Segment Start: Input records

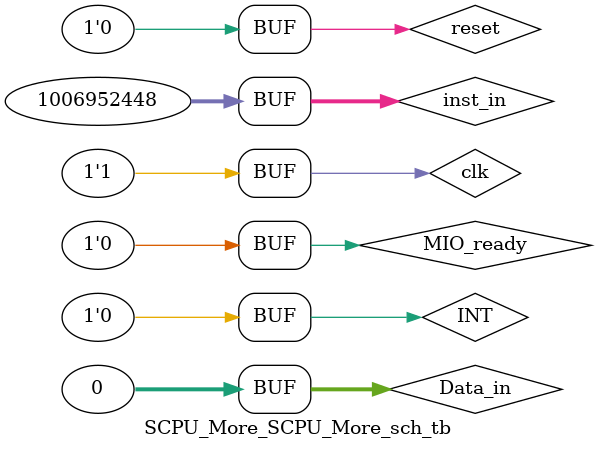
<source format=v>

`timescale 1ns / 1ps

module SCPU_More_SCPU_More_sch_tb();

// Inputs
   reg MIO_ready;
   reg INT;
   reg clk;
   reg reset;
   reg [31:0] Data_in;
   reg [31:0] inst_in;

// Output
   wire [31:0] Data_out;
   wire [31:0] Addr_out;
   wire [31:0] PC_out;
   wire CPU_MIO;
   wire mem_w;

// Bidirs

// Instantiate the UUT
   SCPU_More UUT (
		.Data_out(Data_out), 
		.Addr_out(Addr_out), 
		.PC_out(PC_out), 
		.MIO_ready(MIO_ready), 
		.INT(INT), 
		.clk(clk), 
		.reset(reset), 
		.Data_in(Data_in), 
		.inst_in(inst_in), 
		.CPU_MIO(CPU_MIO), 
		.mem_w(mem_w)
   );
// Initialize Inputs
   
    initial begin
	    MIO_ready = 0;
		INT = 0;
		reset = 1;
		Data_in = 0;
		inst_in = 0;
		#20;
		reset=0;
		
		inst_in=32'h3c03f000;#20;
		inst_in=32'h3c04e000;#20;
		
		
    end
	always begin
	    clk=0;#10;
		clk=1;#10;
	end
endmodule

</source>
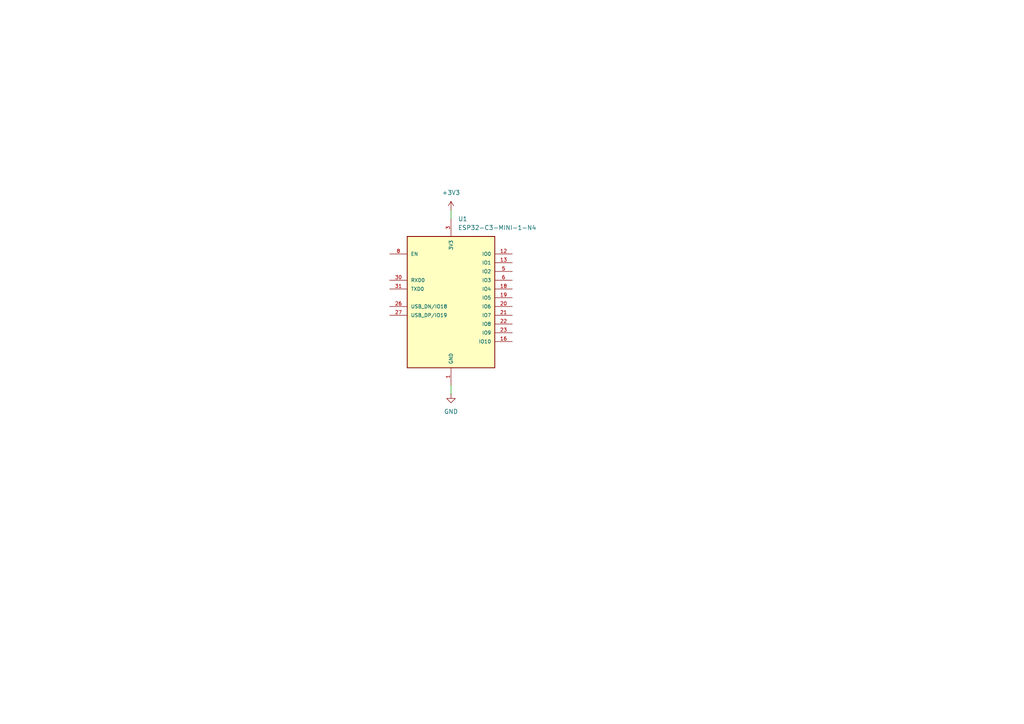
<source format=kicad_sch>
(kicad_sch
	(version 20231120)
	(generator "eeschema")
	(generator_version "8.0")
	(uuid "5f4a5386-b55b-418f-9b5b-4dce5eb429e6")
	(paper "A4")
	
	(wire
		(pts
			(xy 130.81 60.96) (xy 130.81 63.5)
		)
		(stroke
			(width 0)
			(type default)
		)
		(uuid "14d6b05a-f359-4cbf-bd75-4fa36ca4bcd2")
	)
	(wire
		(pts
			(xy 130.81 114.3) (xy 130.81 111.76)
		)
		(stroke
			(width 0)
			(type default)
		)
		(uuid "670c98e4-e39d-4de1-b058-7fc2c05330b5")
	)
	(symbol
		(lib_id "ESP32-C3:ESP32-C3-MINI-1-N4")
		(at 130.81 86.36 0)
		(unit 1)
		(exclude_from_sim no)
		(in_bom yes)
		(on_board yes)
		(dnp no)
		(fields_autoplaced yes)
		(uuid "6a07db9c-b903-400f-8537-fdb59332ef92")
		(property "Reference" "U1"
			(at 132.8294 63.5 0)
			(effects
				(font
					(size 1.27 1.27)
				)
				(justify left)
			)
		)
		(property "Value" "ESP32-C3-MINI-1-N4"
			(at 132.8294 66.04 0)
			(effects
				(font
					(size 1.27 1.27)
				)
				(justify left)
			)
		)
		(property "Footprint" "Cental_Library:ESP32-C3-MINI-1-N4"
			(at 120.904 123.19 0)
			(effects
				(font
					(size 1.27 1.27)
				)
				(justify bottom)
				(hide yes)
			)
		)
		(property "Datasheet" ""
			(at 130.81 91.44 0)
			(effects
				(font
					(size 1.27 1.27)
				)
				(hide yes)
			)
		)
		(property "Description" ""
			(at 130.81 91.44 0)
			(effects
				(font
					(size 1.27 1.27)
				)
				(hide yes)
			)
		)
		(property "Manufacturer PN" "ESP32-C3-MINI-1-N4"
			(at 113.792 125.73 0)
			(effects
				(font
					(size 1.27 1.27)
				)
				(justify bottom)
				(hide yes)
			)
		)
		(property "Manufacturer" "Espressif Systems"
			(at 111.506 128.27 0)
			(effects
				(font
					(size 1.27 1.27)
				)
				(justify bottom)
				(hide yes)
			)
		)
		(property "Supplier PN" ""
			(at 130.81 91.44 0)
			(effects
				(font
					(size 1.27 1.27)
				)
				(hide yes)
			)
		)
		(property "Supplier" ""
			(at 130.81 91.44 0)
			(effects
				(font
					(size 1.27 1.27)
				)
				(hide yes)
			)
		)
		(pin "47"
			(uuid "5055dbfe-4428-428c-8a35-2dda9f0828f6")
		)
		(pin "28"
			(uuid "bf40d297-46f6-4754-9e75-f1f0ac2bea67")
		)
		(pin "48"
			(uuid "39c69186-41a7-4b3b-bdb9-b8d0c14b8147")
		)
		(pin "50"
			(uuid "dd947cac-b3e7-4cd2-aa6c-15352ed29e51")
		)
		(pin "29"
			(uuid "52198abf-f741-4af0-b176-7b41ac3f4886")
		)
		(pin "9"
			(uuid "a926c7df-25d1-4c3f-9fa5-c730fceb4bab")
		)
		(pin "10"
			(uuid "77c36526-1d69-49e6-8ee2-a2059627587f")
		)
		(pin "4"
			(uuid "3b7ed89f-1f00-49c6-83e0-e7309c281c04")
		)
		(pin "23"
			(uuid "b46759e4-1a91-44fd-9a44-b8ee2636a0f0")
		)
		(pin "30"
			(uuid "5d7abe6b-9272-452c-a99f-8966f08a348b")
		)
		(pin "51"
			(uuid "6f76b278-b1ee-4a2d-a142-54bf71fdd14e")
		)
		(pin "39"
			(uuid "531163d7-0bc8-42b2-9c7e-bce532484f93")
		)
		(pin "14"
			(uuid "f594df47-75ea-440f-9df3-f43831c9bb29")
		)
		(pin "26"
			(uuid "8b87ed77-7813-4932-9057-701d440596fc")
		)
		(pin "53"
			(uuid "a512b082-403c-4845-a442-178a8e3634c4")
		)
		(pin "25"
			(uuid "8a8a5d59-b9f4-4cc9-a6ac-0747788f079d")
		)
		(pin "24"
			(uuid "6b729dfb-f633-43d5-a976-5fe6e8dcce36")
		)
		(pin "12"
			(uuid "9e038313-54a8-4080-8f52-cad3ca6c1916")
		)
		(pin "34"
			(uuid "0d642ca4-754b-425f-ab71-df95b62fe92c")
		)
		(pin "36"
			(uuid "e8d3b392-f796-444d-b476-699023e5757f")
		)
		(pin "7"
			(uuid "dbf69cdd-b19f-4964-8557-250398ece83b")
		)
		(pin "22"
			(uuid "70443582-51fd-48de-8ca5-f2756c6ba02d")
		)
		(pin "19"
			(uuid "76bdb299-f58c-4e93-b21e-847efe6e7228")
		)
		(pin "15"
			(uuid "7426e324-82c5-4194-9377-14452adbfb39")
		)
		(pin "16"
			(uuid "074ec1b8-8913-4a10-a398-771b64536d62")
		)
		(pin "8"
			(uuid "65b5d9ca-4a6b-48a4-9efb-f6ca1cefcf45")
		)
		(pin "46"
			(uuid "d83b7895-5949-4d0c-9c36-32e502cb6d78")
		)
		(pin "31"
			(uuid "34126378-6a93-4825-8bcc-ec4d03fe7025")
		)
		(pin "37"
			(uuid "67539f36-c0b1-4a40-877d-68c39a19ac3e")
		)
		(pin "5"
			(uuid "5810980d-cc3a-4abe-b692-53cd6031a21e")
		)
		(pin "41"
			(uuid "c524acc2-58cc-4efc-8538-419514cd2b4a")
		)
		(pin "45"
			(uuid "df749837-e9a0-46ef-b773-4052f3eaac71")
		)
		(pin "43"
			(uuid "185d8d7f-3e2d-4112-ba27-831f75617648")
		)
		(pin "49"
			(uuid "5bef5bf7-74b8-434a-8fde-cc08919c605c")
		)
		(pin "18"
			(uuid "1117e749-a950-4381-8fe4-5abcd2fec302")
		)
		(pin "21"
			(uuid "09f92349-16f2-4023-aa3f-6776d05e95da")
		)
		(pin "42"
			(uuid "b1ebebab-ba13-4750-90d1-fb20c9ec0b2e")
		)
		(pin "38"
			(uuid "7622523c-434a-4116-b38e-af9769c3e604")
		)
		(pin "1"
			(uuid "0ce37282-e836-490d-97c6-88e63c4842aa")
		)
		(pin "44"
			(uuid "6b96d79b-4645-4ebb-806c-a5f1e7618fc0")
		)
		(pin "2"
			(uuid "19074fdd-2e21-4170-a50f-8df6b79f1599")
		)
		(pin "40"
			(uuid "0e4cd16e-0196-428e-950e-f2a8e280d9ac")
		)
		(pin "3"
			(uuid "58ea7699-51c3-4cfc-acd3-0949af69b0fa")
		)
		(pin "6"
			(uuid "bb590839-62a9-4d24-9f7b-e30fa741f9ec")
		)
		(pin "13"
			(uuid "1ed1c9c4-7aad-4537-813c-70f35bfba7c7")
		)
		(pin "20"
			(uuid "2e060654-bb0e-43c8-9643-fd09f34dccb0")
		)
		(pin "11"
			(uuid "c35c8bbb-3927-4d63-93b7-e702af468c99")
		)
		(pin "32"
			(uuid "c963596a-eb27-430c-a6ce-eca2fee85d94")
		)
		(pin "52"
			(uuid "817e2e41-7733-4efe-b931-d78d24dc74a2")
		)
		(pin "33"
			(uuid "c1f70fb2-8015-47be-83d3-80e486b5f9df")
		)
		(pin "35"
			(uuid "068f583c-1819-46c7-a6ea-542725b192f0")
		)
		(pin "17"
			(uuid "a0d8520d-ac9e-4f6f-98e6-0a09abc01bd3")
		)
		(pin "27"
			(uuid "7ac8e839-f278-49eb-8354-1188556e10c5")
		)
		(instances
			(project ""
				(path "/5f4a5386-b55b-418f-9b5b-4dce5eb429e6"
					(reference "U1")
					(unit 1)
				)
			)
		)
	)
	(symbol
		(lib_id "power:+3V3")
		(at 130.81 60.96 0)
		(unit 1)
		(exclude_from_sim no)
		(in_bom yes)
		(on_board yes)
		(dnp no)
		(fields_autoplaced yes)
		(uuid "b097c95e-af2c-49e5-9fa4-80775b480c39")
		(property "Reference" "#PWR01"
			(at 130.81 64.77 0)
			(effects
				(font
					(size 1.27 1.27)
				)
				(hide yes)
			)
		)
		(property "Value" "+3V3"
			(at 130.81 55.88 0)
			(effects
				(font
					(size 1.27 1.27)
				)
			)
		)
		(property "Footprint" ""
			(at 130.81 60.96 0)
			(effects
				(font
					(size 1.27 1.27)
				)
				(hide yes)
			)
		)
		(property "Datasheet" ""
			(at 130.81 60.96 0)
			(effects
				(font
					(size 1.27 1.27)
				)
				(hide yes)
			)
		)
		(property "Description" "Power symbol creates a global label with name \"+3V3\""
			(at 130.81 60.96 0)
			(effects
				(font
					(size 1.27 1.27)
				)
				(hide yes)
			)
		)
		(pin "1"
			(uuid "bbf3d48a-f33b-4ac2-a861-f9f17b314f2d")
		)
		(instances
			(project ""
				(path "/5f4a5386-b55b-418f-9b5b-4dce5eb429e6"
					(reference "#PWR01")
					(unit 1)
				)
			)
		)
	)
	(symbol
		(lib_id "power:GND")
		(at 130.81 114.3 0)
		(unit 1)
		(exclude_from_sim no)
		(in_bom yes)
		(on_board yes)
		(dnp no)
		(fields_autoplaced yes)
		(uuid "de1fec55-8ef1-47aa-95ee-64de113535ad")
		(property "Reference" "#PWR02"
			(at 130.81 120.65 0)
			(effects
				(font
					(size 1.27 1.27)
				)
				(hide yes)
			)
		)
		(property "Value" "GND"
			(at 130.81 119.38 0)
			(effects
				(font
					(size 1.27 1.27)
				)
			)
		)
		(property "Footprint" ""
			(at 130.81 114.3 0)
			(effects
				(font
					(size 1.27 1.27)
				)
				(hide yes)
			)
		)
		(property "Datasheet" ""
			(at 130.81 114.3 0)
			(effects
				(font
					(size 1.27 1.27)
				)
				(hide yes)
			)
		)
		(property "Description" "Power symbol creates a global label with name \"GND\" , ground"
			(at 130.81 114.3 0)
			(effects
				(font
					(size 1.27 1.27)
				)
				(hide yes)
			)
		)
		(pin "1"
			(uuid "38bb9094-b1ec-48a4-9d60-f3ff7d6a5a6b")
		)
		(instances
			(project ""
				(path "/5f4a5386-b55b-418f-9b5b-4dce5eb429e6"
					(reference "#PWR02")
					(unit 1)
				)
			)
		)
	)
	(sheet_instances
		(path "/"
			(page "1")
		)
	)
)

</source>
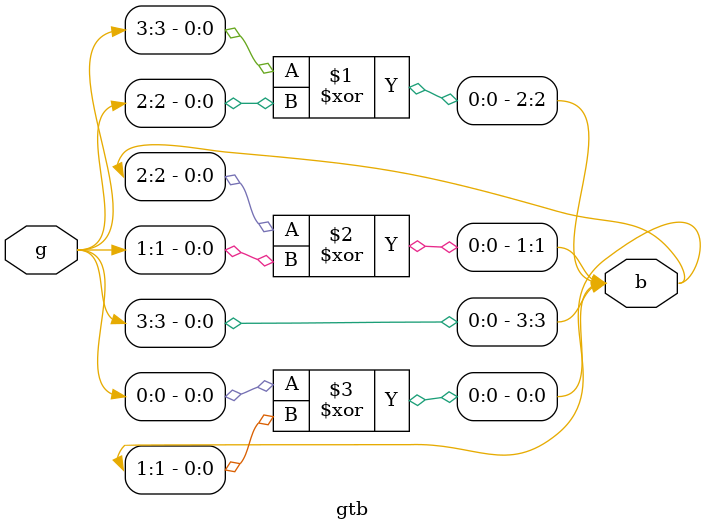
<source format=v>
module gtb(input [3:0]g,
           output [3:0]b);
		   
	assign b[3]=g[3];
	assign b[2]=b[3]^g[2];
	assign b[1]=b[2]^g[1];
	assign b[0]=g[0]^b[1];
	
endmodule
</source>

Segment End: Input records

What you are asked to do:
Search the records for the string "Description" and report each line that has it.

Solution to this problem:
		(property "Description" ""
		(property "Description" "Power symbol creates a global label with name \"+3V3\""
		(property "Description" "Power symbol creates a global label with name \"GND\" , ground"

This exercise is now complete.